Мишель сел подле нее и взял ее руку.
— Послушайте меня, Сюзи, — сказал он, — я очень огорчен, очень сконфужен, что вспылил. Но я вас уверяю, что ваша молодость, ваша непорочность, а также обычаи страны, в которой вы воспитывались, вам мешают понять, сколько вредного, опасного в этой игре улыбками и словами, которая так нравится вам. Вы сама чистота, я это знаю, но ведь вы прекрасно замечаете, что все вас находят красивой, обольстительной…
— Не все; вы не находите, — перебила она сердитым тоном. И ей очень хотелось прибавить: „если я танцевала котильон с Полем Рео, это потому, что некто другой, некто очень злой, очень рассеянный, не позаботился попросить его…“, но ее гордость мешала ей выразить этот упрек.
— Конечно кроме меня, это уже известно… я всегда составляю исключение! Но, наконец, кроме меня, все, не так ли?… и это вас забавляет, опьяняет и вы поощряете, сами того не сознавая, вызываете этот флирт, как вы это называете, который очень невинен с вашей стороны, но который может быть менее невинен с другой стороны, поверьте мне!.. Это правда, и не волнуйтесь так… ах! если бы вы знали, что они говорят в курительной о женщинах и даже о молодых девушках, как они их подвергают самой легкомысленной критике, эти мужчины, льстящие вам…
— Это мерзко, то, что вы рассказываете.
— Очень мерзко, конечно, но, к несчастью, верно!
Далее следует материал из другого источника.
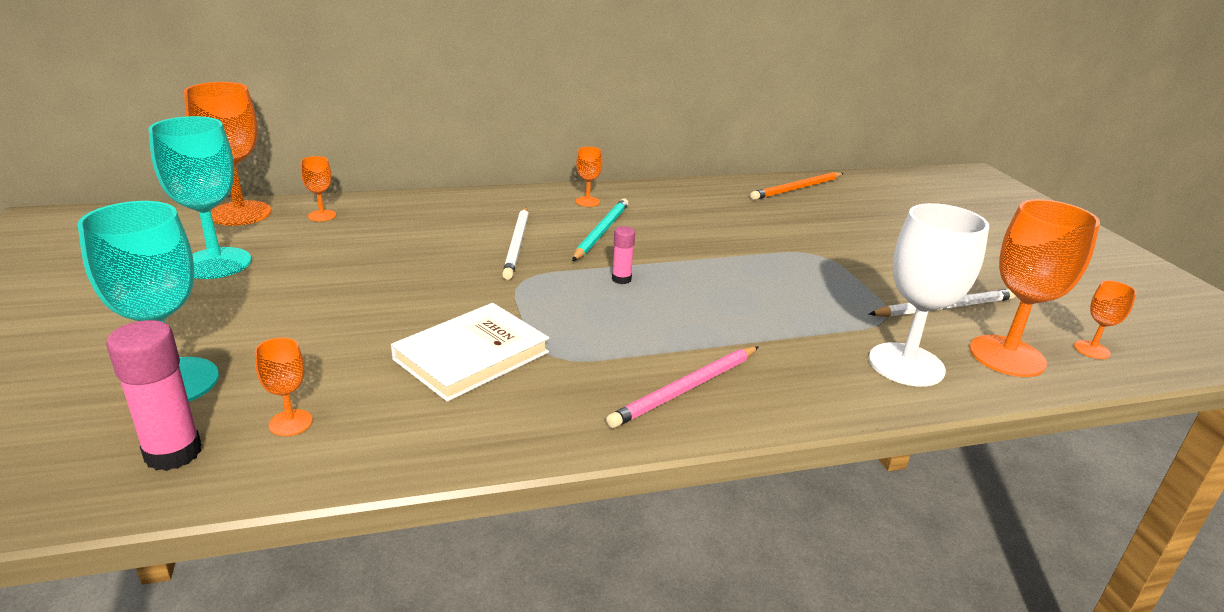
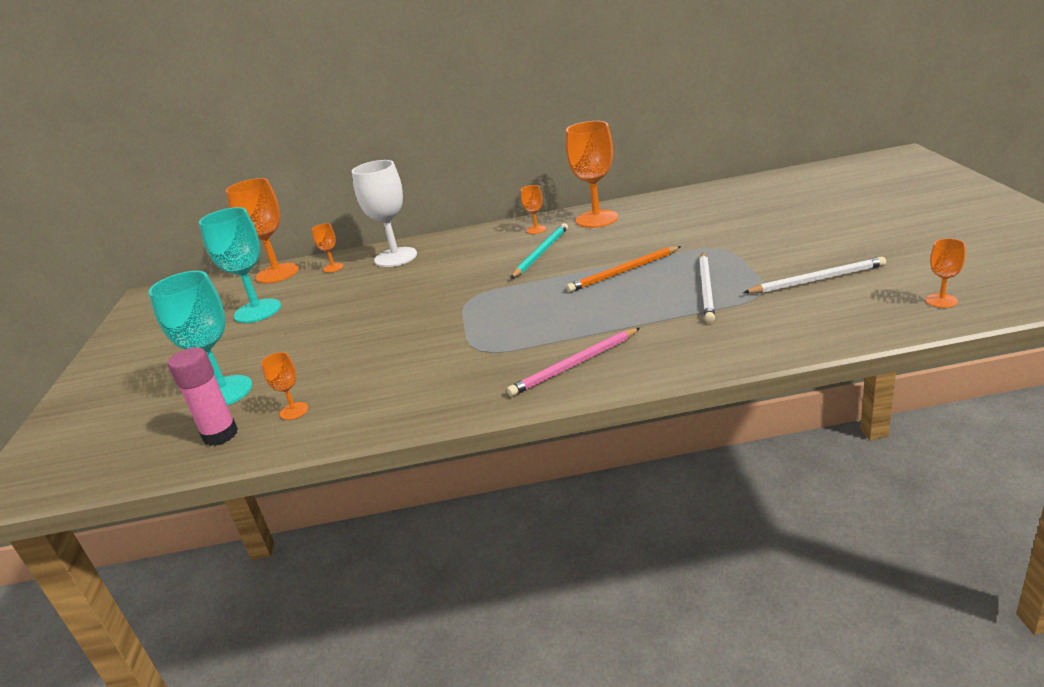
camera: 15 degrees right, 0 degrees up
white book [391,303,549,402] -> none
white pencil [502,207,529,280] -> white pencil moved to [699,253,715,323]
pink glue stick [612,226,635,284] -> none
orange pencil [750,172,844,200] -> orange pencil moved to [566,246,681,292]
white goblet [869,203,989,387] -> white goblet moved to [352,160,417,267]
orange goblet [969,199,1100,377] -> orange goblet moved to [566,121,618,228]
Сюзи, — продолжал молодой человек, удерживая бедную, еще дрожащую ручку, — я хотел бы вас просить… это грубо, жестоко с моей стороны, но… хотите мне обещать веселиться немного меньше в другой раз? я был бы так счастлив!
Мисс Северн опустила глаза; затем, подняв их на своего жениха:
— Я охотно обещаю, — сказала она прямо, — но долг платежом красен! Вы будете заниматься г-жой де Лорж, не более, чем того требует самая строгая вежливость. У меня тоже есть свое самолюбие. Я так же не хочу иметь вида покинутой невесты, как вы — смешного жениха.
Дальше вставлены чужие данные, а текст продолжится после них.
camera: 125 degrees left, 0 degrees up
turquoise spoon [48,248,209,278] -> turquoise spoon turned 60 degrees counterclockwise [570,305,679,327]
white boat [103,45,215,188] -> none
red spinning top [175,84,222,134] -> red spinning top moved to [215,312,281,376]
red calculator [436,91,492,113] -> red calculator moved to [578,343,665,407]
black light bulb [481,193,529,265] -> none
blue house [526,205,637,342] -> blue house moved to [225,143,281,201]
— Я сделаю, что вы желаете. Я танцевал один раз с г-жой де Лорж, потому что она пришла за мной и почти принудила меня к этому силой, если вы хотите это знать… и это вообще бессмысленно!..
Сюзи смеялась в восхищении.
— Она сама напросилась, Майк? Ну да, она не гордая!
— Не правда ли?
Мишель смеялся, видя ее смеющейся.
— Значить, мы более не в ссоре, Мишель? Я ненавижу ссоры.
Голос ее становился нежным, ласкающим.
— Ах, Боже! я также, уверяю вас…
Мишель колебался, казался нерешительным, затем, неожиданно возвращаясь к предмету ссоры:
— Сюзи, — сказал он опять, — я боюсь иногда, что вы не понимаете всей важности иных поступков. Этот ужин, вы знаете, этот ужин, который вы так мило поделили со мной, вы… вы его не разделили бы с другим, скажите Сюзи, скажите?